The feedstock acceptance process at a depolymerisation plant gate determines the quality of everything that follows — and it must be fast, consistent, and commercially defensible. This table codifies the three-tier decision framework: material that is Acceptable (full purchase price), Conditional (accepted but at a negotiated price reduction to compensate for additional processing cost or yield loss), and Rejected (returned or disposed at supplier's cost).

PET content is the primary value parameter. Above 98% PET content, the material is accepted at full price — losses are minimal and monomer yield is maximised. Between 90–97%, the material is conditionally accepted with a price reduction that reflects the additional pre-treatment and yield loss. Below 90%, the non-PET fraction is large enough to make processing economically unviable — the lot is rejected. PVC content has the strictest rejection threshold of any parameter. Zero PVC is the ideal; below 0.1% is conditionally acceptable because the reactor can tolerate trace levels with additional monitoring. Above 0.1%, the lot is rejected because even that level of PVC can begin to degrade catalyst performance over time, and the risk-reward of accepting it is unfavourable.

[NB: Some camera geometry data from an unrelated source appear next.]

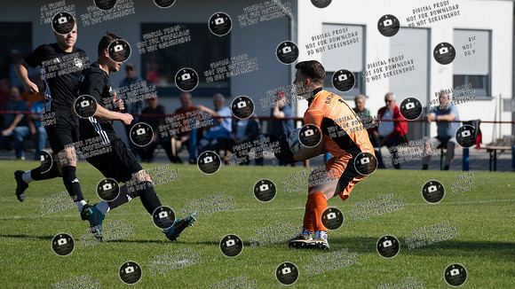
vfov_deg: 4.1
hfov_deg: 7.3
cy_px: 138
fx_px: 4026
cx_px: 330
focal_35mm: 295
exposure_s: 1/1600
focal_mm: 220
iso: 250
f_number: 5.6
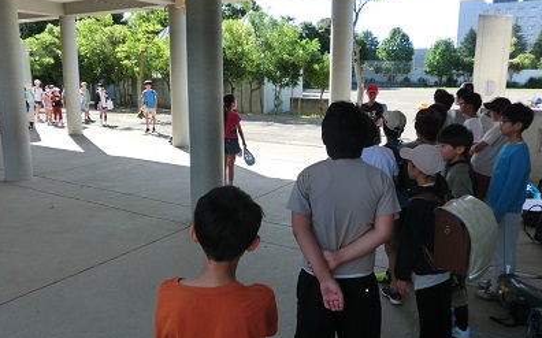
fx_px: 443
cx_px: 271
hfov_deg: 62.9
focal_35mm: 30
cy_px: 164
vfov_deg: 41.8
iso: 100
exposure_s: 1/500
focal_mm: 5
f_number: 3
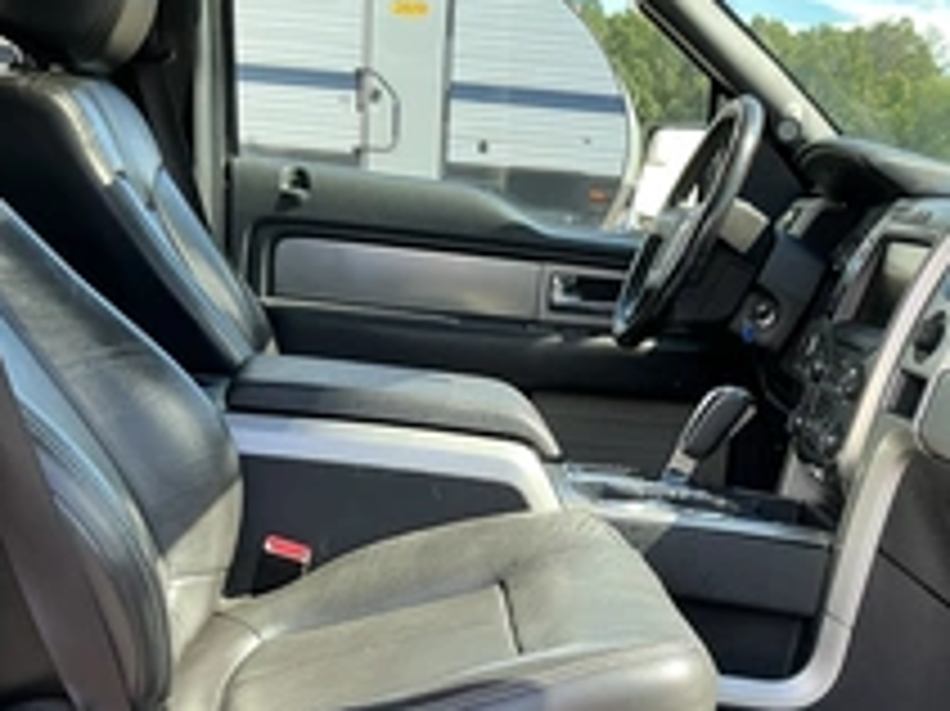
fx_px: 1454
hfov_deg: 36.0
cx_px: 590
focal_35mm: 53
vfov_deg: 26.8
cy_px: 598
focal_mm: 3
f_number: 1.8
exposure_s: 1/123
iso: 20
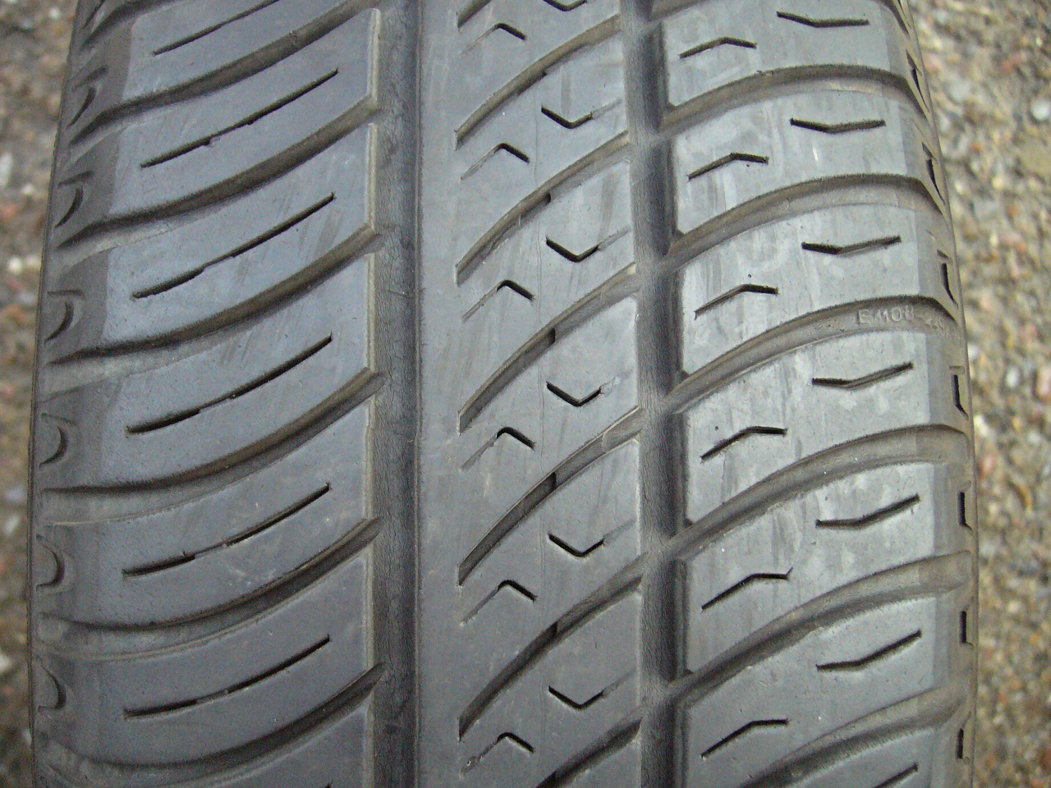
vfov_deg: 40.7
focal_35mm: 35
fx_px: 1063
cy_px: 394
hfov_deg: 52.6
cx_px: 526
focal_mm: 5.8
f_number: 2.8
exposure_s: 1/250
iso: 400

Moisture content up to 2% is acceptable without adjustment; 2–10% is conditional because it requires pre-drying before processing — the additional energy cost justifies a price reduction. Above 10%, the cost of drying plus the energy waste is too high relative to the feedstock value. Colour is notable for being the most permissive parameter: colour does not affect the depolymerisation reaction chemistry or monomer yield — one of the key advantages of depolymerisation over mechanical recycling. The one absolute rejection condition for colour is mixing with rubber — rubber does not depolymerise cleanly and creates disposal problems that outweigh any feedstock value.

Key insights

  • PVC rejection at 0.1% is a hard operational rule, not a commercial preference — accepting above-spec PVC is not offset by any price discount because catalyst poisoning is irreversible.
  • Colour is accepted in any form except when mixed with rubber — depolymerisation's colour-blindness is a structural advantage over mechanical recycling for coloured waste streams.
  • Moisture between 2–10% is manageable with on-site drying, but the cost of that drying must be reflected in the conditional price — a well-structured supply contract will specify the pre-drying deduction formula.
  • The three-tier structure (Acceptable/Conditional/Rejected) enables consistent gate-level decisions without requiring management escalation for every marginal lot.

Methodology & sources

Thresholds described represent typical operational criteria for depolymerisation (glycolysis/hydrolysis) plants processing PET feedstock as of 2024. Actual thresholds should be set in consultation with your technology licensor and adjusted based on actual catalyst sensitivity data. Price reduction formulas for Conditional material are commercially negotiated and vary between supply agreements.